Re: Lybra - wymiana tylnej belki

: 12 lis 2015, 9:05
autor: Gwarkowiec
Dziękuje za odp., bo najpierw kupiłem belkę a później zacząłem zastanawiać się. Jeszcze jedno, zastanawiam się nad wypiaskowaniem, ocynkowaniem i malowaniem proszkowym wahaczy poprzecznych. Chciałbym poznać wasze zdanie. Tuleja będzie wymieniana więc sam metal zostanie do zabawy, gorzej byłoby z belką, gdyż tam tych tulei jest 4 szt. i najtańsza 55 zl, nie uśmiecha mi się ich wymieniać a nie wiem czy można stare wyjąc i po całej tej zabawie z powrotem zamontować.

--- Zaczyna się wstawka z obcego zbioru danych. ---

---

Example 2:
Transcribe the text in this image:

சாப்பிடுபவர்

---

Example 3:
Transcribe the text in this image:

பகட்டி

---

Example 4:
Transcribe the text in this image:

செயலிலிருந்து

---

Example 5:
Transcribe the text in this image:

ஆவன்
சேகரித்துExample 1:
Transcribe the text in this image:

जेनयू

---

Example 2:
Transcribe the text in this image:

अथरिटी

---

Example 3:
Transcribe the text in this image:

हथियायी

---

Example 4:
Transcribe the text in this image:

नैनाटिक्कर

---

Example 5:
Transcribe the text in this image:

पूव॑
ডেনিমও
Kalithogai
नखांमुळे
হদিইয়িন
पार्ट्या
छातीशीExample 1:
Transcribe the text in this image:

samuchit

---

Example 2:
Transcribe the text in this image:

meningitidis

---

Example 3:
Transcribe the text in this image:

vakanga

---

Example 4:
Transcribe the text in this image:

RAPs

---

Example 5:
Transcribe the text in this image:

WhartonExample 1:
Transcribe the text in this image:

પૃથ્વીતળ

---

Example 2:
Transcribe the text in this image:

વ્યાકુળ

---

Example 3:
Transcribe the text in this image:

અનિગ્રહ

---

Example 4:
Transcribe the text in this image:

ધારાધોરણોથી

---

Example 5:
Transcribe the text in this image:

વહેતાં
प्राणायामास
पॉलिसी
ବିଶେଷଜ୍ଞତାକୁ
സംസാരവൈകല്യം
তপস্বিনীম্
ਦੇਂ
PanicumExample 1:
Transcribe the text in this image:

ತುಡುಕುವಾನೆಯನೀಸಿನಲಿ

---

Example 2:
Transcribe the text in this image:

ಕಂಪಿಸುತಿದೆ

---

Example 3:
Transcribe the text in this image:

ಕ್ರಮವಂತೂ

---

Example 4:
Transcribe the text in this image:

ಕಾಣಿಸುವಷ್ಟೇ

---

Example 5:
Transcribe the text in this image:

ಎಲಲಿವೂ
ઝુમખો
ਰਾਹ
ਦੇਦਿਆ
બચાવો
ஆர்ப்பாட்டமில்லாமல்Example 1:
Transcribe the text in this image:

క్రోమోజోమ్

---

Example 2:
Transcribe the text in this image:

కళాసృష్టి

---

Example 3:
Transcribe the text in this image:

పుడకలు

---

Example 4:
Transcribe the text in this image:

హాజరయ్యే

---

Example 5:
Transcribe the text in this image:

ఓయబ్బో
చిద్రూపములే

Re: Lybra - wymiana tylnej belki

: 12 lis 2015, 19:53
autor: Przemek555
bał bym się malowania proszkowego bo musisz podgrzać element do ponad 200oC może się odkształcić i dopiero będą jaja. Tulei z wahaczy raczej nie da się wycisnąć i wcisnąć ponownie - zawsze musiałem je rozcinać do demontazu, w belce pewnie będzie to samo:( Ja kupiłem belkę odczyściłem ogniska korozji i pomalowałem podkładem i nawierzchniową chlorokauczukową a po kilku dniach poprawiłem barakiem i na razie 2rok ok. Z wahaczami jest ciężej bo nie da się ich wyczyścić w środku - tu jak piszesz sprawdziło by się piaskowanie, ale raczej malował bym natryskowo lub zanurzeniowo. Ocynk to już chyba lekka przesada :)

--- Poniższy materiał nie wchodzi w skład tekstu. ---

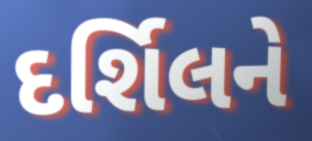
દર્શિલનેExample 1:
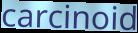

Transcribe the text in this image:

carcinoid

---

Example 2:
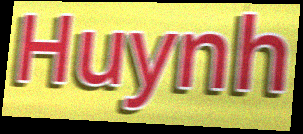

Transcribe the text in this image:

Huynh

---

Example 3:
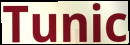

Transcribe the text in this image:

Tunic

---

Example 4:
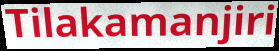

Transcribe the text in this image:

Tilakamanjiri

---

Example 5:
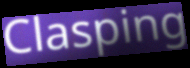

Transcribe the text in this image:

Clasping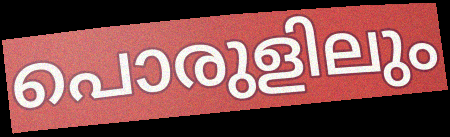
പൊരുളിലും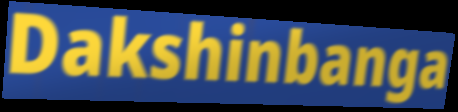
Dakshinbanga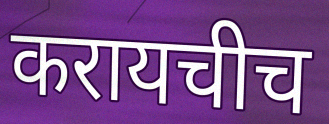
करायचीच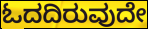
ಓದದಿರುವುದೇ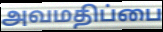
அவமதிப்பைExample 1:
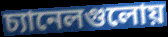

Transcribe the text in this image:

চ্যানেলগুলোয়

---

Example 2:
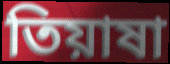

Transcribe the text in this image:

তিয়াষা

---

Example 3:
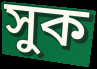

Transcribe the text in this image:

সুক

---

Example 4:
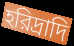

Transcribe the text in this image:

হরিদ্রাদি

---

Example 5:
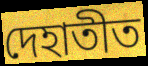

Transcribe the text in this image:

দেহাতীত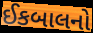
ઈકબાલનો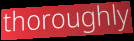
thoroughly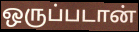
ஒருப்படான்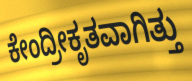
ಕೇಂದ್ರೀಕೃತವಾಗಿತ್ತು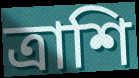
ত্রাশিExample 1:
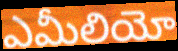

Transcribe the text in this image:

ఎమీలియో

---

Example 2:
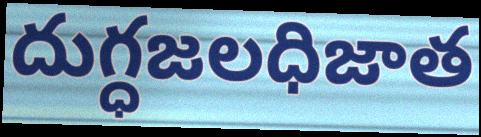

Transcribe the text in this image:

Lybra - wymiana tylnej belki

: 12 lis 2015, 20:09
autor: Pawcio78
Ja wychodzę z założenia że skoro stara moja belka wytrzymała 15 lat to jeśli ta dziś zamontowana (jutro odbieram lybrę od mechanika po wymianie właśnie belki i tulei), zapryskana barankiem wytrzyma 10 kolejnych latek to chyba mi wystarczy. Chyba nie ma za bardzo sensu zabezpieczac tej belki jak na wypadek ataku atomu. Podczyścić, zakonserwować i tyle. Fabryczne zabezpieczenie tej belki jest skandaliczne stąd powszechne z nią problemy.